Required action:
Pull out the text from each of the records below, copying every line unchanged. Leave out the pictures.

• • • •

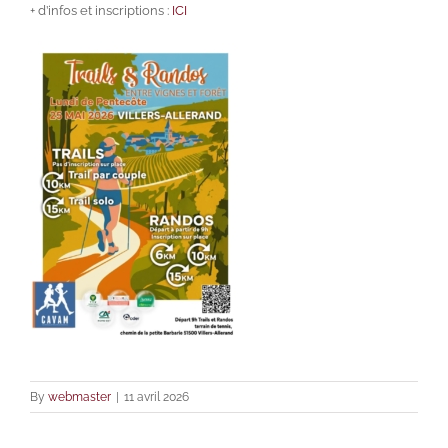
+ d’infos et inscriptions :
ICI
By
webmaster
|
11 avril 2026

• • • •

Solution for this exercise:
+ d’infos et inscriptions :
ICI
By
webmaster
|
11 avril 2026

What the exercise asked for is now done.